- [Document extract]:
-- begin --

Typst Basics

Quarto 1.4 Feature

This feature is new in Quarto 1.4. Download the latest version of Quarto at https://quarto.org/docs/download/.

Overview

Typst is a new open-source markup-based typesetting system that is designed to be as powerful as LaTeX while being much easier to learn and use. Typst creates beautiful PDF output with blazing fast render times.

Use the typst format to create a PDF document via Typst. For example:

hello-typst.qmd
---
title: "Hello Typst!"
format:
  typst:
    toc: true
    section-numbering: 1.1.a
    columns: 2
---

Rendering or previewing this document will invoke the Typst CLI to create hello-typst.pdf, a PDF file, from your markdown source file. Quarto includes the Typst CLI so no separate installation of Typst is required.

The above example highlights a few of the options available for Typst output. This document covers these and other options in detail. See the Typst format reference for a complete list of all available options.

One of the highlights of Typst is the ease of creating highly customized templates. For example, here are some Typst templates that you can use in Quarto as custom formats:

Screenshot of a page showing a article styled according IEEE standards. The title is centered with authors below in two columns.

IEEE

Screenshot of a poster in landscape orientiation. The poster includes a logo in the top right, a title in the top left, and content arranged in three columns.

Poster

Screenshot of a page showing a letter. A sender address is across the top of the page, followed by a recipient address left justified. The body of the letter includes a subject line in bold.

Letter

Screenshot of a page showing a department newsletter. The page is split vertically with a white column on the left and a red one on the right. An image spans across the column with the text "Award Winning Science" oriented to run vertically down its right side.

Dept News

Learn more about how to use them, and how to create your own in Custom Formats.

-- end --

Reproduce the Typst basics page above word for word, from its title through its final sentence. The records that come next are separate material and are not part of the Typst documentation page.

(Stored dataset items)
-- begin --

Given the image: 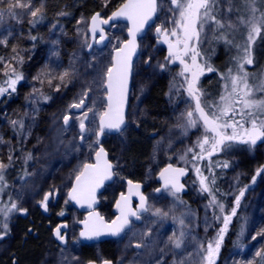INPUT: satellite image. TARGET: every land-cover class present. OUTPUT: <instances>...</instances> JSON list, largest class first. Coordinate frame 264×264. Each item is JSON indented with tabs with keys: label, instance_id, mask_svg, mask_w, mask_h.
<instances>
[{
	"label": "rangeland",
	"instance_id": "obj_1",
	"mask_svg": "<svg viewBox=\"0 0 264 264\" xmlns=\"http://www.w3.org/2000/svg\"><path fill=\"white\" fill-rule=\"evenodd\" d=\"M89 2L100 7L102 17L106 18L124 0H66L61 5L53 0H27L30 8H17L14 16L5 11L8 0L0 1V86L7 87L5 81L12 77L13 69L23 77L17 82L15 91L9 88L0 95V103L7 104L0 106L1 120L17 121L12 127L18 131L14 135L17 150L11 155L16 157L24 171L16 181L26 185L21 189L23 197L27 195L34 200L48 194L49 198L56 195L59 198L49 219L53 225L50 224V236L58 220H55L56 214L62 209L64 223L69 225L68 233H74L65 248L55 249L49 244L48 253H44L41 264H87L88 261L101 263L106 260L113 264H179L181 260L184 264H201V255H197L200 244L206 247L209 240L217 237L223 227V215L218 208L209 206L210 196L199 190V180L191 162L186 165L180 160V156L195 144L202 133V129H191L187 135L183 132L181 113H185L189 106H171V102L163 97L159 110L148 107L151 87L159 83L158 77L161 79L160 84L166 86V93L174 90L176 85L174 69L165 54L161 53L158 58L159 65H165L163 70L158 67V61L152 60V47L156 39L153 36L154 28H150L139 42L141 52L134 64L126 127L117 135H105L102 140L114 164L116 179L98 197V212L110 222L114 218L111 219L114 201L125 188L123 181L136 180L144 185L150 211L142 216L140 224H132L117 240L87 247L78 241L80 228L77 223L84 220V213L72 209L67 201V193L83 165L93 163L98 113L106 105L103 87L105 72L111 65L113 51L126 40L127 31L126 23L112 25L107 31V45L88 53L91 13L83 7ZM158 4L155 25L171 29V0H158ZM257 7L264 11L261 0H257ZM69 8L78 9L72 29H68L62 21ZM36 9H41V12L37 18H33L30 12ZM218 14L226 18L225 32L229 33L230 39L234 35L239 41L241 33L247 35V29L239 23L240 17L251 15L245 0H219ZM229 22L237 27L228 28ZM205 36L199 45L202 57L199 62L211 64L212 58L217 59L214 60L215 64L214 61L211 64L215 71L209 72L206 77L205 97L213 99L217 95L218 99L224 83L220 74L227 73L230 68L235 72L237 49L224 40L222 44L220 40L214 39L210 32H206ZM219 52L223 55L217 58ZM210 53L216 54L211 56ZM252 55L254 62L245 65V71L249 74L250 82L259 83L264 80V40L257 39ZM65 71L70 75L61 82L59 76ZM85 93V107L81 113H76L71 105L84 98ZM257 96L264 97V93L257 92ZM87 108H93L94 111L88 114V120L85 121L88 131L81 140L77 117L82 118ZM154 111L161 114L156 116ZM65 115H69L71 120L67 130L63 120ZM3 134L0 130V162L10 154ZM134 149H139L140 153L136 154ZM29 154L30 159L27 158ZM223 158L228 164V174L218 186L225 187L226 196L217 194V200L224 204L225 213L230 214L231 209L236 207L235 198L241 190L244 195L224 233L215 264H247L248 261L259 264L261 258L256 253H264V236L257 235L264 230V172L257 175V171L264 168V144H233L225 148L221 155L199 161L204 175H210L209 168L213 173L210 164L213 159H218V165L222 166ZM167 163L185 167L191 172L188 193L178 195V201L167 191L159 196L153 193L155 176ZM243 180L246 186L239 189ZM174 204L176 207L167 218L152 215L156 208L167 211ZM173 216L184 218L182 228L173 221ZM181 230L186 234L185 242L181 249H175L167 243L168 238L174 233L178 236ZM145 233L148 235L145 236ZM228 233H237L236 240L221 256ZM253 236H256L255 240ZM142 241L148 247L137 249L135 244ZM38 254L37 251L34 256Z\"/></svg>",
	"mask_w": 264,
	"mask_h": 264
},
{
	"label": "snow or ice",
	"instance_id": "obj_2",
	"mask_svg": "<svg viewBox=\"0 0 264 264\" xmlns=\"http://www.w3.org/2000/svg\"><path fill=\"white\" fill-rule=\"evenodd\" d=\"M245 2L251 15L239 19V23L247 29V35L244 36L241 33L239 41L234 35L230 39L229 33L225 32L224 20L226 18L218 14L219 0H171L172 28L156 27L158 40L168 46L166 60L169 63L178 62L181 66L178 76L183 79V83L177 88V91L182 89L192 101L189 109L185 113H181L184 120V124L181 126L183 132L187 135L191 129H202L201 136L198 137L193 146L187 148L185 154L180 156V160L186 165L191 162L199 180V190L210 196L209 206L218 208L223 215V227L218 232L217 237L209 240L206 247L203 243L200 244L197 255H201V264H215L224 233L227 231L232 216L236 215L244 191L241 190L239 195L236 196V207L231 209L230 214H226L224 204L219 202L215 195L216 189L213 187L215 185V175L211 174V168H209L210 175H204L199 161L211 158L216 153L230 147L233 142L255 146L257 141L264 140V97L257 96V92L264 93V80L259 83H252L248 72L245 71V65H252L254 62L253 45L257 39L264 40V11L257 7V0H245ZM261 3H264V0H261ZM158 7V0H125L108 19H101L99 14L93 15L91 18L89 30L93 33V38H95L98 31L100 33L97 43L106 39L101 25L109 24L110 21L118 18L127 20L129 24V39L122 47L116 49L111 65L107 67L105 72L103 87L106 89L105 99L107 103L104 110L98 113L97 142H99V137L105 130L121 131V126L124 124V105L132 70V57L137 50V37L144 30L145 25L153 19ZM17 8L29 9L30 5L27 0H8V7L5 11L14 16V10ZM40 12L41 9H36L31 11L30 14L33 18H37ZM0 19H2V16H0ZM227 27L236 28L237 26L229 22ZM206 32L212 33L214 39L224 40L226 44H230L237 49L235 72L230 68L227 73L220 74L221 80L224 81L222 90L218 99L212 100H206L204 98L206 94L198 86L200 77L205 71H215L210 64L199 62L202 59L199 45L206 38ZM160 67L163 70L165 65L162 64ZM12 71V77L5 81L7 87L0 86V95L7 92L9 88L15 91L17 82L23 78L22 74L15 72L14 69ZM69 75V72L65 71L59 76V79L64 82ZM86 97L87 93L84 94V98H81L78 103L72 104L71 107L83 108ZM93 111V108H87L82 113V118L77 117L80 133L82 134L81 140L84 139V134L88 131L85 121L88 120L89 112ZM63 120L65 130H67L70 116L65 115ZM12 123L15 125L17 121ZM20 124L23 127L22 122ZM95 156L96 163H85L83 165V169L75 176V184L69 192L70 199L75 200L77 204H86L89 209L95 203L96 189L102 186L105 180L111 179L113 176L112 164L106 159V153L102 147L96 151ZM27 158H31L30 154ZM8 159L10 164L12 157L9 156ZM8 166L0 162V192H3L7 187L4 170ZM223 167H228V164L224 163ZM186 171L187 169L184 167H173L169 164L160 172L163 185L162 188H157L156 191H167L169 195L178 201V194L184 189L180 177L184 176ZM261 172H264V168L258 169L257 175ZM255 178L254 176L253 181H255ZM128 183L129 195L121 196L120 201L117 202L116 207L119 216L116 220L108 224L99 215L90 213L89 220L84 222L85 228L80 233L81 237L92 239L104 234L119 235L129 228L132 218L138 221L142 218L143 213L150 211L146 198L140 193V185H133L131 181ZM132 195H137L140 200L135 209L131 207L130 203ZM48 199L49 195L45 194L43 200L40 201L41 207L45 210H47ZM175 207L174 204L167 211L156 208L152 211V215L167 218ZM15 211L24 213L26 209L19 208L15 201L11 202L10 207L0 208V217H3L2 226L5 232L8 230L7 221ZM172 219L181 228L185 224L182 216H173ZM55 234L57 239L63 242L64 237L60 234L59 228L56 229ZM144 235L147 236L148 233ZM257 235L264 236V230L258 232ZM185 236L186 234L181 230L178 236L175 233L170 236L167 243H170L175 249H181L185 242ZM252 239L255 240L256 236H253ZM135 247L140 249L148 247V244L143 241L137 242ZM256 256L261 258L259 264H264V253L258 251ZM104 264H111V262L105 261ZM179 264H184L183 260ZM247 264H253V261H248Z\"/></svg>",
	"mask_w": 264,
	"mask_h": 264
},
{
	"label": "flooded vegetation",
	"instance_id": "obj_3",
	"mask_svg": "<svg viewBox=\"0 0 264 264\" xmlns=\"http://www.w3.org/2000/svg\"><path fill=\"white\" fill-rule=\"evenodd\" d=\"M156 41H157V39H155L154 46L152 47V52H153L152 60H154L155 62L158 61V67H159L160 61L158 60V58L160 59L161 53L162 54L164 53L165 57H167V49L165 47H162V46H156ZM219 42H222V44H223V40H220ZM140 52H141V48H140ZM221 52H222V49H221ZM215 54H213V55H215ZM213 55L211 54V56H213ZM216 55H217L216 57L218 58V57L222 56L223 53L216 54ZM149 56H150V54L148 55V58H149ZM220 59L221 58H219L218 60L220 61ZM214 60L217 61V59L212 58L211 64ZM215 61L213 62V64H215ZM200 63H207V62L202 61ZM169 64L174 69L173 70V77L175 78L176 85L173 88L174 90H171L168 93H166L167 88L165 89L166 86H164V89L161 91V95H160L161 99H160L159 104L161 105L162 99L165 98V100L170 101L171 106H174V107H176V106L179 107V105H180V107H182L183 104L190 106L192 104V101L188 98L187 94L182 89L180 91H177V88L183 83V79L180 76H178V73L180 71L181 66L178 62L177 63H169ZM212 67L214 68V66H212ZM208 73L209 72L205 71L199 80L198 86L204 91V93L207 91V89L205 88L206 87L205 83L207 80L206 77H207ZM217 73H218V71H217ZM157 80L159 81V83L158 84L155 83L153 85V87H151V91L155 87H160V85H161L160 84V81H161L160 77H158ZM164 90H165V92H164ZM148 92H149V90H148ZM205 98H206V100H212V99H210L209 96H206ZM213 99H217V95L214 96ZM1 105H7V104L6 103H0V106ZM174 107H172V108H174ZM160 114H161L160 112L158 113V112L154 111V115L157 116ZM0 115H1V112H0ZM13 121H16V120L14 119V120H10V121L9 120H3L2 121L1 117H0V130H2L4 132L3 138H4L5 142H7L6 145L8 147V150L10 151V154L8 155V157L4 156L3 160L1 161L4 164L9 165V166L4 170L5 182L7 184V187L3 190V192H0V208H3L5 206L10 207L11 202L15 201L18 204V207L22 208V209H26V212L21 213L20 211H15L10 215V219L7 221V223H8L7 232H5V230L2 226L3 217H0V264H22V263H18V261L21 260V258L23 257V254L21 251L30 252L31 250L28 248L31 245V241H36V244L39 247V250H38L39 254H38V256H33L34 259L32 260L31 264H41L44 253L46 251L48 253V245L49 244L52 245V247L55 249H57L58 247L65 248L70 243V238H71V236H73L74 233H68V231H69V225L68 224H67V229L64 232L60 233L65 238L64 239L66 242L65 247L62 246L60 240L56 238L55 230L57 229V227L61 223H64V221H65L64 220L65 215L62 212V210H63L62 209L61 212L56 214L55 220H57V219L58 220L55 223L54 227L52 228V234L50 236V229H51L52 224L50 223L49 219H50L52 213L54 212L53 206L56 204V202L57 203L59 202V198L57 197V195L53 198L48 199L47 210H45L43 207H41V204H40V201L43 200V197L42 198H36L34 200L27 197V195H25V197H23V192H21V189H22V187L25 188L26 185L18 183L16 181V179L18 176H21V174L24 171V168L22 165H18V163L16 161V157L13 158V156L11 155L12 152L15 153V151L17 150L16 149V147H17L16 146V143H17L16 140L17 139L14 135H15V132H18V131L15 128H12L13 127V123H12ZM233 144L241 145L242 143L233 142L231 145H233ZM257 144L263 145L264 140L257 141ZM222 152H223V150L218 152L217 154H215L213 156L221 155ZM9 156L12 157V161L10 164H9V159H8ZM221 162L223 164L227 163L224 158L222 159ZM167 164H172V163H167ZM167 164H165L164 166H166ZM174 166H179V165H174ZM180 167H182V166H180ZM162 168H160V169H162ZM160 169H159V171H160ZM223 169L226 172H228V167H226V168L223 167ZM187 171L189 172V175L183 181V183L186 186L187 193H188V185L187 184L189 183V180L191 179V172L188 169H187ZM126 180L127 179H125L123 182H125ZM129 181L139 182V181L132 180V179H130ZM139 183H141V182H139ZM124 185H125V183H124ZM159 186H160V184L156 182V176H155V188L153 191L154 195H156L155 190ZM143 187H144V185H143ZM163 192H165V191H162L160 194H158L156 196L161 195ZM144 195L146 196L145 189H144ZM179 195H185V194H179ZM72 209H74V208H72ZM98 209H99V206H98L97 210ZM76 212L78 213L77 210H76ZM84 217H85V215H84ZM113 217H114L113 208H111V219ZM80 222L77 223L78 227H80L79 226ZM78 239H79L78 241L80 243H82L80 241V233H78ZM82 245L86 246V247L90 246V245H84L83 243H82Z\"/></svg>",
	"mask_w": 264,
	"mask_h": 264
},
{
	"label": "water",
	"instance_id": "obj_4",
	"mask_svg": "<svg viewBox=\"0 0 264 264\" xmlns=\"http://www.w3.org/2000/svg\"><path fill=\"white\" fill-rule=\"evenodd\" d=\"M125 2V1H124ZM123 2V3H124ZM122 3V4H123ZM121 4V5H122ZM120 5V6H121ZM120 6L118 8H116L113 12L117 11ZM112 12V13H113ZM112 13L107 17V18H103L101 13L100 12H95L94 14L91 15L90 17V20H89V24H88V34H89V45H91V47H87V52L90 53L94 47L96 48H103L109 41V37L107 35V31L108 29H110V27L116 23H126L127 24V32H126V40L121 44L120 47L123 46V44L129 39L128 37V27H129V24H128V21L125 20V19H122V18H118L116 20H112L109 22V24H106V25H101L103 31H104V34H105V37L106 39L97 43V41L99 40V31L95 34V38H93V33L89 30L90 27H91V18L93 15H96V14H99L100 18L101 19H108ZM156 17H157V13L155 14V16L153 17V19L151 21L148 22L147 25H145V28L144 30L138 35L137 37V50L135 52V54L133 55L132 57V70H131V74L129 76V81H128V92H127V98H126V102H125V105H124V124L121 126V131L124 129L125 125H126V113H127V109H128V104H129V96H130V89H131V83H132V74H133V65H134V61L136 60V58L138 57L139 55V52H140V48H139V40L142 39L143 37H145V35L147 34V31L150 27H152L154 24H155V20H156ZM154 36L156 38L157 37V34H156V28H155V33H154ZM98 38V39H97ZM97 39V40H96ZM156 46H162V47H165L167 49V56H168V46L167 44H164L163 42H160L159 40L156 41ZM116 54V50L113 52V56ZM113 58V57H112ZM105 93H106V89H105ZM106 96V94H105ZM105 96H104V101L105 103H107L106 99H105ZM85 107V106H84ZM83 108H80V109H75V112L76 113H81L83 111ZM70 122L71 120H69V125H70ZM65 127V125H64ZM69 127V126H68ZM98 128H99V121H98ZM121 131H115V130H105V132L99 137V142H96V151H98L101 147L104 149V147L102 146V140L104 138V135H111V136H114V135H117L119 134ZM97 139V137H96ZM95 151V153H96ZM105 153H106V159L109 161V163L112 164V162L110 161L109 159V155L108 153L106 152V150L104 149ZM95 153H94V157H93V163L91 164H95L96 163V156H95ZM169 164H167L166 166H164L162 169H160V171L158 172V174L156 175V182L160 184V186L158 188H162V185H163V181L160 179V172L166 168ZM172 165V164H171ZM173 167H179V166H174L172 165ZM83 169V168H82ZM114 170V166L112 164V172ZM189 175V172L186 171V174L182 177H180V182L184 185L183 181L188 177ZM115 180V176L113 174L112 178L111 179H108V180H105L102 184V186L98 187L96 189V193H95V203L93 204V207L91 209H89L87 207L86 204H77V202L75 200H72L69 198V192L72 190V187L73 185L75 184V180L73 181L72 185H71V188L70 190L68 191V194H67V200L69 201V203L72 205V207H74L75 209H77L79 212L81 213H85L86 216H85V219L84 221L80 222V233L82 231H84V222L86 220H89V217H90V213H95L97 215L100 216L99 212L97 211V208L99 206V202H98V197L103 193L104 189L106 186H109L111 185ZM129 181H125V190L123 193H120L114 203V206H113V215H114V218L112 219L113 220H116L117 216H119V211L117 210V202L120 201V198L121 196H128L129 195ZM132 182V181H131ZM133 185H136V184H139L140 185V193L145 197L144 195V187L141 183L139 182H132ZM162 192V191H161ZM161 192H157L155 190V194L158 195L160 194ZM187 193V189H186V186L184 185V189L179 193V194H186ZM146 198V197H145ZM147 200V199H146ZM130 203H131V207L133 209H135L139 203H140V200H139V197L137 195H132L131 198H130ZM145 213H143L142 215H144ZM101 217V216H100ZM103 218V217H102ZM104 220V218H103ZM105 221V220H104ZM112 221L110 222H106L105 223H108L110 224ZM141 222V219L140 220H135L134 218H132V223H136V224H139ZM131 223V225H132ZM66 225V227H65ZM131 225L129 226V228L131 227ZM57 228L60 229V233L64 232L66 229H67V224L66 223H62L60 224ZM129 228L125 229L124 232L120 233L119 235H111V234H104V235H100L98 237H93L92 239H87L85 237H81L80 235V241L84 244V245H92V244H96V243H102V242H106V241H110V240H116V239H119ZM55 233H56V230H55ZM57 238V237H56ZM65 239V238H64ZM61 242V240H60ZM62 246H66V242L65 240H63V242H61ZM105 261L101 262V263H97V262H94V261H90L88 262L87 264H104ZM108 262H111V261H108ZM111 264H113L111 262Z\"/></svg>",
	"mask_w": 264,
	"mask_h": 264
},
{
	"label": "trees",
	"instance_id": "obj_5",
	"mask_svg": "<svg viewBox=\"0 0 264 264\" xmlns=\"http://www.w3.org/2000/svg\"><path fill=\"white\" fill-rule=\"evenodd\" d=\"M1 1V0H0ZM66 0H53L54 3H60V5L62 3H64ZM89 5H85L83 7V9L85 11H89L91 13V15L93 13H95L96 11H101V8L96 6V5H91L90 2L88 3ZM66 15L64 16V18L62 19L63 22H65V24L67 25V28L68 29H72L73 26H74V19L78 16V9H74V8H69L67 9L66 11ZM164 89V86L163 85H160V87H155L152 89L151 93H150V97H149V102H148V107L149 108H153V109H156V110H159L161 105L159 104L160 102V99H161V91ZM162 104V103H161ZM136 154L137 153H140V150L139 149H134ZM132 154V153H131ZM219 159V158H218ZM218 159H213L210 164L213 168V173L216 177V180H215V187L214 189L216 188V192H215V195H216V198L217 197V194L220 196H226V192H225V187H220L218 186V184L220 182H222V180L225 178V176H227L228 172H226L224 169H223V165L221 166L220 164L218 165V162L216 160ZM220 160V159H219ZM246 186V181L243 180V182L241 183L240 182V185H239V189L240 187L243 188ZM218 190V191H217ZM221 197V198H222ZM227 206H230V204ZM236 236H237V233H228L226 239H225V243H224V250L222 251L221 253V256H224L229 245L232 246L236 240ZM28 249H31L30 253L29 252H26V251H21L22 254H23V257L21 258V260L18 261V263H22V264H31L32 262V258L33 256L37 253V251L39 250V247L38 245L36 244V241H31V245ZM27 254H29L28 258H26Z\"/></svg>",
	"mask_w": 264,
	"mask_h": 264
}]
</instances>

-- end --

- [Task solution]:
Typst Basics

Quarto 1.4 Feature

This feature is new in Quarto 1.4. Download the latest version of Quarto at https://quarto.org/docs/download/.

Overview

Typst is a new open-source markup-based typesetting system that is designed to be as powerful as LaTeX while being much easier to learn and use. Typst creates beautiful PDF output with blazing fast render times.

Use the typst format to create a PDF document via Typst. For example:

hello-typst.qmd
---
title: "Hello Typst!"
format:
  typst:
    toc: true
    section-numbering: 1.1.a
    columns: 2
---

Rendering or previewing this document will invoke the Typst CLI to create hello-typst.pdf, a PDF file, from your markdown source file. Quarto includes the Typst CLI so no separate installation of Typst is required.

The above example highlights a few of the options available for Typst output. This document covers these and other options in detail. See the Typst format reference for a complete list of all available options.

One of the highlights of Typst is the ease of creating highly customized templates. For example, here are some Typst templates that you can use in Quarto as custom formats:

Screenshot of a page showing a article styled according IEEE standards. The title is centered with authors below in two columns.

IEEE

Screenshot of a poster in landscape orientiation. The poster includes a logo in the top right, a title in the top left, and content arranged in three columns.

Poster

Screenshot of a page showing a letter. A sender address is across the top of the page, followed by a recipient address left justified. The body of the letter includes a subject line in bold.

Letter

Screenshot of a page showing a department newsletter. The page is split vertically with a white column on the left and a red one on the right. An image spans across the column with the text "Award Winning Science" oriented to run vertically down its right side.

Dept News

Learn more about how to use them, and how to create your own in Custom Formats.